The most immediate threat comes from the debt buildup, created by unlimited flows of Central Bank money.  This is a problem with emerging market economies, with more than $8 trillion in emerging-market corporate and sovereign debt, of which more than $249 billion comes due in the next year.  With rising interest rates, and a stronger dollar, making debt payments more costly, defaults are inevitable.  An even larger exposure comes from U.S. corporate debt.  In 2007, there was $12.7 trillion in corporate debt.  Today, there is $15.9 trillion, a significant portion of which is low quality, including so-called junk debt.  In 2008, $700 billion in corporate bonds were issued.  This increased by 2.5 times in 2017, with a large percent of that increase in sub-prime debt.   The former chief economist of the IMF, Raghuram Rajan, who also forecast the 2008 crisis, warned of a domino effect which could be triggered by default, singling out the problem that the most risky sector of finance now resides in the "shadow banking system", in which there is no transparency.  "(A)re there accidents waiting to happen?  Yes, there are," he said in a recent interview.

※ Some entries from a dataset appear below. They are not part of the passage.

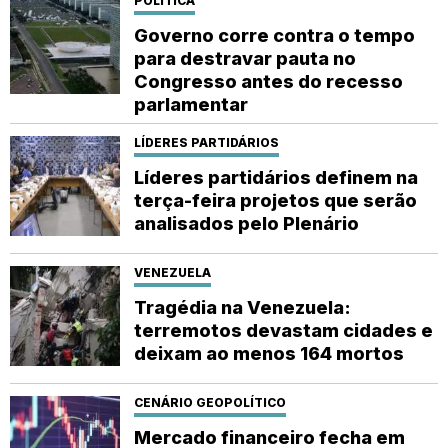
POLÍTICA
Governo corre contra o tempo
para destravar pauta no
Congresso antes do recesso
parlamentar
LÍDERES PARTIDÁRIOS
Líderes partidários definem na
terça-feira projetos que serão
analisados pelo Plenário
VENEZUELA
Tragédia na Venezuela:
terremotos devastam cidades e
deixam ao menos 164 mortos
CENÁRIO GEOPOLÍTICO
Mercado financeiro fecha em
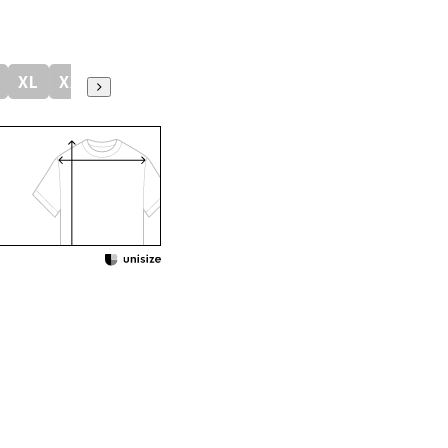
XL
XXL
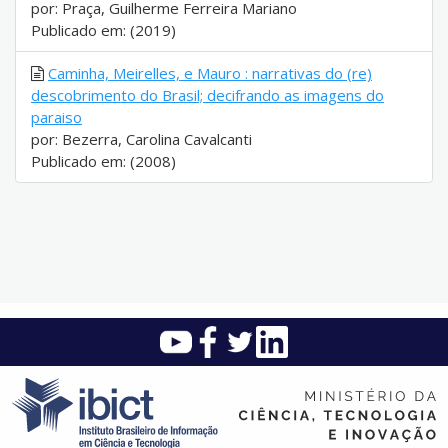
por: Praça, Guilherme Ferreira Mariano
Publicado em: (2019)
Caminha, Meirelles, e Mauro : narrativas do (re)
descobrimento do Brasil; decifrando as imagens do
paraiso
por: Bezerra, Carolina Cavalcanti
Publicado em: (2008)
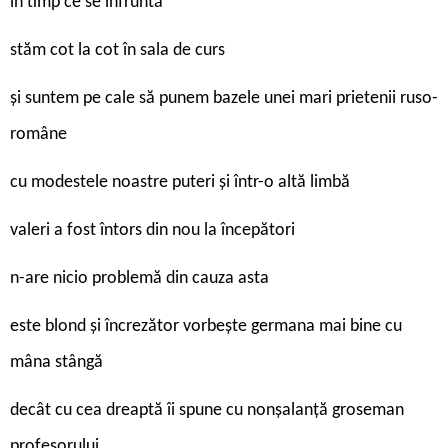
în timp ce se înfruntă
stăm cot la cot în sala de curs
şi suntem pe cale să punem bazele unei mari prietenii ruso-
române
cu modestele noastre puteri şi într-o altă limbă
valeri a fost întors din nou la începători
n-are nicio problemă din cauza asta
este blond şi încrezător vorbeşte germana mai bine cu
mâna stângă
decât cu cea dreaptă îi spune cu nonşalanţă groseman
profesorului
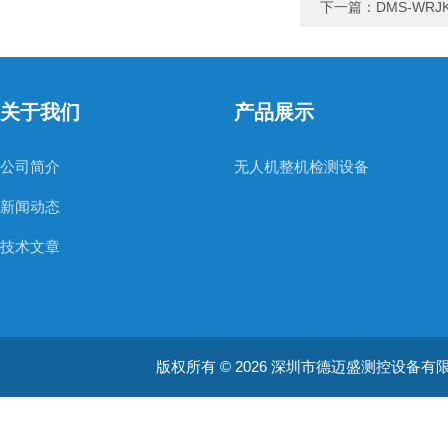
下一篇：
DMS-WR
关于我们
产品展示
公司简介
无人机整机检测设备
新闻动态
技术文章
版权所有 © 2026 深圳市德迈盛测控设备有限公司(ww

It is therefore more urgent than ever that Glass Steagall become a rallying cry for those in the U.S. defending President Trump from the Russiagate coup, and for those in Europe mobilizing against the bankrupt policies of the European Union and its European Central Bank.  The calls for Glass Steagall referenced above must become a central feature of the global insurgency against the London/Wall Street-centered financial cartel, as an urgent first step toward re-establishing the American System of economics.    

1. Lyndon LaRouche webcast, July 25, 2007, published in {Executive Intelligence Review}, August 3, 2007.